Babamı çok özlediğim günlerde somut olana da odaklanmaya çalışıyorum. Yeni bir çıkartma paketi aldığında 3 yaşındaki oğlumun sevincine bakıyorum. 1 yaşındaki çocuğuma ve birkaç saatliğine uzak kaldıktan sonra beni gördüğünde ne kadar heyecanlandığına odaklanıyorum. Büyüdüklerinde onu hatırlayacaklarını umarak, kızlarımla babamın eski fotoğraflarına göz atıyorum.

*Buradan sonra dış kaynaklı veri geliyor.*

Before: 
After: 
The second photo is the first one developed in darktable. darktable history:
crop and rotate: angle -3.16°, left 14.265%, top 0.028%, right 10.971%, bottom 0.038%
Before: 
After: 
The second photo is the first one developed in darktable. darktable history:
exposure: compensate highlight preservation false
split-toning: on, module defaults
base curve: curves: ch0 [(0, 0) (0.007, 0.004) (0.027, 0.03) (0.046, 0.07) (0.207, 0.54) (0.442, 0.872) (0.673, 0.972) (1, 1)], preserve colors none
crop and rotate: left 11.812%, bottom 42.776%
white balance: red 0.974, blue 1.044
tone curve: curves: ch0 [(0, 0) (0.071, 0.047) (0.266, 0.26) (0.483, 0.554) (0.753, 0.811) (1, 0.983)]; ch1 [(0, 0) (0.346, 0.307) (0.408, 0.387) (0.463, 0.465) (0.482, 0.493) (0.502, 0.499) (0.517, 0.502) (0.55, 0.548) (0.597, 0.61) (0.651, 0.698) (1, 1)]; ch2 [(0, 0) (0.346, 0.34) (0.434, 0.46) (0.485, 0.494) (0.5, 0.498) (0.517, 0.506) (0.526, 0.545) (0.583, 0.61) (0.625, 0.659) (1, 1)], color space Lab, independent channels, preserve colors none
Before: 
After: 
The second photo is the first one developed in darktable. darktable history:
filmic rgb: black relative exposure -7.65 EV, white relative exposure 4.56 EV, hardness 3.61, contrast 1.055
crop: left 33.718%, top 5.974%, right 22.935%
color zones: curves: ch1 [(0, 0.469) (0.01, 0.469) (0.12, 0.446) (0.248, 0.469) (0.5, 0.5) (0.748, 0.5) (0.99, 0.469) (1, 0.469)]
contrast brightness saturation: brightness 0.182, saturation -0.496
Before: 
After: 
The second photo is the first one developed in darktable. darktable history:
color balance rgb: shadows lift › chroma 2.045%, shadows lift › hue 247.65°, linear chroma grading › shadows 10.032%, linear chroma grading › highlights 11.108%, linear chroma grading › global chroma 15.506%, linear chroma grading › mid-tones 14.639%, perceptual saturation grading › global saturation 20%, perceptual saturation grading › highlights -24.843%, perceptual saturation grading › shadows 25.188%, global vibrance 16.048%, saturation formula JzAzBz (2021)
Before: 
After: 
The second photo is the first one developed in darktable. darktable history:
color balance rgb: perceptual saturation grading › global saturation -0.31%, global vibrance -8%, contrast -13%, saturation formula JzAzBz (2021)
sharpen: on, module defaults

Artık ne olur diye düşünmek için fazla zaman harcamıyorum. Kızlarım, planlamadan, hatta yaptıklarını bilmeden, son birkaç aydır benim onlara baktığımdan daha fazla bana baktılar. Onları besleyen, banyo yaptıran, giydiren ve burunlarını silen ben olabilirim, ama onların bakım becerisi daha büyük. Zihnim ne zaman karanlık bir köşede saklansa, neyin yanlış olduğunu bile bilmeden beni dışarı çekiyorlar. Sadece orada olmakla daha iyi hale getiriyorlar.